[Opening RECORDS SUPPLIED section]
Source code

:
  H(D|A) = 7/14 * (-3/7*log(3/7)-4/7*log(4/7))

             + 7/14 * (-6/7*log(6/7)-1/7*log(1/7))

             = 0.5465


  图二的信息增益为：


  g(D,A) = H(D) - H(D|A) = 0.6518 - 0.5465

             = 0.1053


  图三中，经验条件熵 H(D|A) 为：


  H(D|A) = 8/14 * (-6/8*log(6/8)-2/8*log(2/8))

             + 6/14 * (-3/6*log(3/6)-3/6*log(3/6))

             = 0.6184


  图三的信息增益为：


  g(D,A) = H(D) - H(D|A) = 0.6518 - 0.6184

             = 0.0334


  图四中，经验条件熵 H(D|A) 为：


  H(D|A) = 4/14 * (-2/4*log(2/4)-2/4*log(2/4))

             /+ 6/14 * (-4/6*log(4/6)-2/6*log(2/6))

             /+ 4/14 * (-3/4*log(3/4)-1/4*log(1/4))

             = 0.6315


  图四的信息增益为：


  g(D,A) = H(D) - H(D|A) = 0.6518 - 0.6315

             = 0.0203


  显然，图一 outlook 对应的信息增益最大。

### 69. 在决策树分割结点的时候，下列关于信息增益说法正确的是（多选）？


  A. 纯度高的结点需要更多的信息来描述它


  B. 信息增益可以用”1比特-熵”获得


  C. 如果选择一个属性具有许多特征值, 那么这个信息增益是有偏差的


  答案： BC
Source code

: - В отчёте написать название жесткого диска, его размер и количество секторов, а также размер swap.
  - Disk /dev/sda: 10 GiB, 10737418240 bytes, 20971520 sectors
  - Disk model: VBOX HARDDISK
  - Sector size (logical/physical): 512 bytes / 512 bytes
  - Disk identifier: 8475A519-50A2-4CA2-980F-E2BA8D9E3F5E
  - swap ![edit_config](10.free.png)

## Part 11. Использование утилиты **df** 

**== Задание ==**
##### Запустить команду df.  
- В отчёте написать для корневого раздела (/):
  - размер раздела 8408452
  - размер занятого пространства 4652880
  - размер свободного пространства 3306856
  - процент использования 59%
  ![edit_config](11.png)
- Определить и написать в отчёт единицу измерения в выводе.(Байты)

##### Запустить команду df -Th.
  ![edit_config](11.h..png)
[Closing RECORDS SUPPLIED section]
[Opening RECORDS SUPPLIED section]
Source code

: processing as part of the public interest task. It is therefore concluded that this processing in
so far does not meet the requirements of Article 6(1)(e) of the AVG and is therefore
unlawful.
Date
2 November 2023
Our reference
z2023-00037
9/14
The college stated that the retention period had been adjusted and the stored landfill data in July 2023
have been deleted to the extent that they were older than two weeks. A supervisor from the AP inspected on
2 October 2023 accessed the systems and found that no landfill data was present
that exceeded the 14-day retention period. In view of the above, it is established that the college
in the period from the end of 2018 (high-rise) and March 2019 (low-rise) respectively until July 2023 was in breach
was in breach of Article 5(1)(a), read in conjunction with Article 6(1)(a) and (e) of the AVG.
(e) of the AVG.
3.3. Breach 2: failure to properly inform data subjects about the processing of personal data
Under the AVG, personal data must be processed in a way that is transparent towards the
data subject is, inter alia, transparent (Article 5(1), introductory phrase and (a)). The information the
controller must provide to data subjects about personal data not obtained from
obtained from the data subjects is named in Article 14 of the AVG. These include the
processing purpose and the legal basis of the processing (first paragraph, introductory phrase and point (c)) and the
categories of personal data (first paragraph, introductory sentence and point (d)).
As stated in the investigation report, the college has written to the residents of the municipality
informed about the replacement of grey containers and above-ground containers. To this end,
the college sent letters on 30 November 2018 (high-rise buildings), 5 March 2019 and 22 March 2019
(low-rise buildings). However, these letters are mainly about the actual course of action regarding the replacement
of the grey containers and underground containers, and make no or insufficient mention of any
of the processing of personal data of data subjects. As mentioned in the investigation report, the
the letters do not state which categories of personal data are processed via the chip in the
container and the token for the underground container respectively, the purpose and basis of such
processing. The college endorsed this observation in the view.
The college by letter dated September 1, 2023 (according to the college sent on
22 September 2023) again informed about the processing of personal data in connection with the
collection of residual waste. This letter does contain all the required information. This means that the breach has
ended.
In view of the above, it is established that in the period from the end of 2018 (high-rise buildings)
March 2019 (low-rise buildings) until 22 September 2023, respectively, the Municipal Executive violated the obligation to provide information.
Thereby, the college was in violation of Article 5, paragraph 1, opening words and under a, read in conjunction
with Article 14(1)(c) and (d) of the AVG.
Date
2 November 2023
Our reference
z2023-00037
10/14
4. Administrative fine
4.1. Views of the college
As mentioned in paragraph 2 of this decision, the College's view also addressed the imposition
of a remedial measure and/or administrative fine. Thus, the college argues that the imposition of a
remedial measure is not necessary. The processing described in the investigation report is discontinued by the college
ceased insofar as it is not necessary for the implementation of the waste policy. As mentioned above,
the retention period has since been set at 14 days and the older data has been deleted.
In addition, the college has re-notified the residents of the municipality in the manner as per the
[Closing RECORDS SUPPLIED section]
[Opening RECORDS SUPPLIED section]
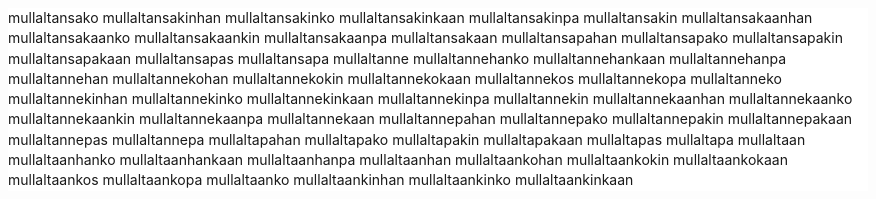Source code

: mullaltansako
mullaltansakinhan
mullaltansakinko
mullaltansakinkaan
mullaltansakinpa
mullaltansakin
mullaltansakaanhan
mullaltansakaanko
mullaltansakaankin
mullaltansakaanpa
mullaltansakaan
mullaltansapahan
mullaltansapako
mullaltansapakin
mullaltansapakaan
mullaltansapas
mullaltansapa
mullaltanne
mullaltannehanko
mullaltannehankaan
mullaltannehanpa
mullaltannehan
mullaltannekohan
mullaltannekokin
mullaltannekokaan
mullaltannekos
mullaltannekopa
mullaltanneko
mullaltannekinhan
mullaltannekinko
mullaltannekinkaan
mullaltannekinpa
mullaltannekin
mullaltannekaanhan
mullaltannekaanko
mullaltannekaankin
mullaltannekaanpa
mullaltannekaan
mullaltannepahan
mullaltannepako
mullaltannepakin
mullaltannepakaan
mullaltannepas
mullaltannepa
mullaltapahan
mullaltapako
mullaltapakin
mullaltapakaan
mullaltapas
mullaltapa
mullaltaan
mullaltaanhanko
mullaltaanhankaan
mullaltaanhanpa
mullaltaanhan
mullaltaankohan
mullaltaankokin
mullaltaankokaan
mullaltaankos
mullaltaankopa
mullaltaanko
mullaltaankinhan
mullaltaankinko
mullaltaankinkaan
[Closing RECORDS SUPPLIED section]
Could you set down, exactly as written, the lines above between the one holding "2 October 2023" and the one holding "Under the AVG, personal", inclusive, and nothing more?

**SOLUTION FOR THIS EXERCISE:**
2 October 2023 accessed the systems and found that no landfill data was present
that exceeded the 14-day retention period. In view of the above, it is established that the college
in the period from the end of 2018 (high-rise) and March 2019 (low-rise) respectively until July 2023 was in breach
was in breach of Article 5(1)(a), read in conjunction with Article 6(1)(a) and (e) of the AVG.
(e) of the AVG.
3.3. Breach 2: failure to properly inform data subjects about the processing of personal data
Under the AVG, personal data must be processed in a way that is transparent towards the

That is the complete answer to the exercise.